О романе Александра Терехова


Роман Александра Терехова (М., «Астрель») называется «Немцы». Догадайтесь, почему? Все просто. Главный герой — Эбергард, его жены (бывшая и нынешняя), дочь и трое корешей тоже именуются по-басурмански. Хотя ничем не отличаются от всех прочих персонажей, которых автор одарил более-менее русскими фио. Только новый префект Восточно-Южного (ловим фишку!) округа неназванного ни разу мегаполиса (сечем юмор!) влачит бытие с кликухой «монстр».

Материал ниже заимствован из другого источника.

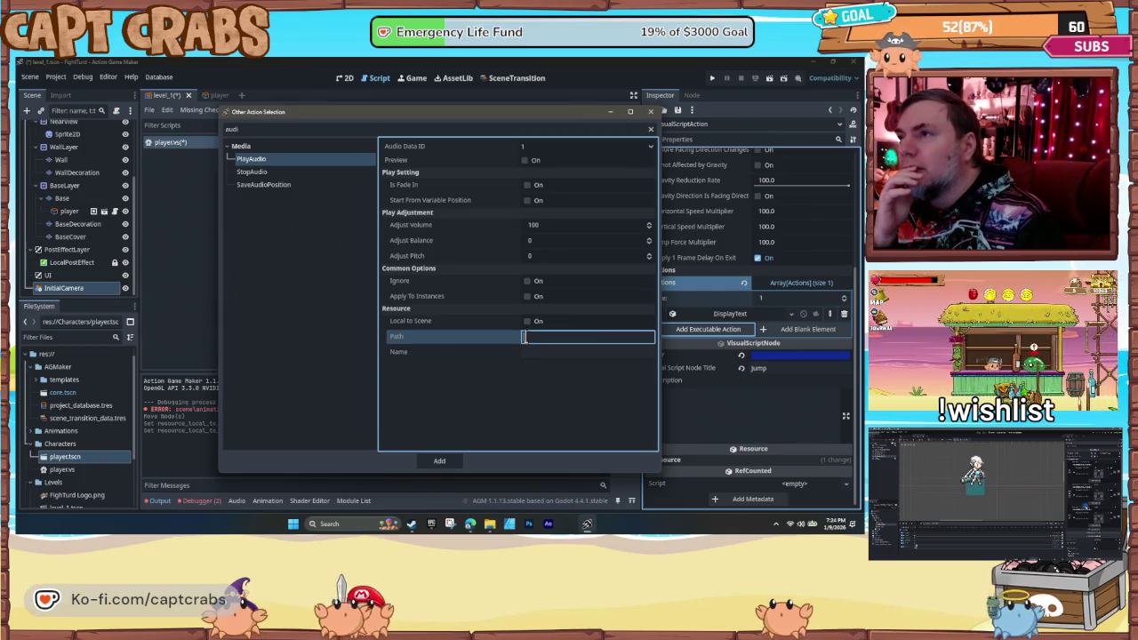
click(445, 463)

Поелику монстр он и есть: вершит государеву волю, обеспечивает на выборах должный процент голосов за «Единую Россию» (так прямо смелый автор и пишет! фамилии «Путин» и «Медведев» в романе тоже возникают не раз), доводит до обмороков (и/или увольнений) холуев, улещивает и обманывает население, поднимается на свой этаж в отдельном лифте, тайно объезжает округ на старых «Жигулях», дабы ущучить нерадивых подчиненных (может, врет, а может — и впрямь), истерикует из-за плохих полотенец в клозете… Ну и, понятное дело, жрет бабло. В три горла. Нет, в пять, в семь, в двести шестнадцать! Оттого и монстр. В отличие от своего предшественника, который занимался тем же, но не столь рьяно и мерзко. В общем, префект — монстр, а ходящие (дрожащие) под монстром Эбергард и трое его друганов — немцы. Понятно, да? Оккупанты.

Непонятно. Потому как разницу между монстром и прежним хозяином округа разглядеть способны только небожители. Те, что башли чемоданами носят. По коридорам (власти) в кабинеты (власти же). Те, что столько лет схемы выстраивали успешно, а в один ненастный день выяснили: а) не все коту масленица; б) на всякого мудреца довольно простоты; в) аппетит приходит во время еды. Следовательно, новый (невесть откуда свалившийся) пахан — монстр. Мне сия диалектическая логика недоступна, но даже если когда-нибудь я ее освою (мечты, мечты!), едва ли смогу понять, почему одни подонки — немцы, а другие (точно так же ворующие, лгущие, интригующие, предающие друг друга, до последнего верящие, что именно их кривая вывезет, а в час Х горящие синим пламенем) — не немцы.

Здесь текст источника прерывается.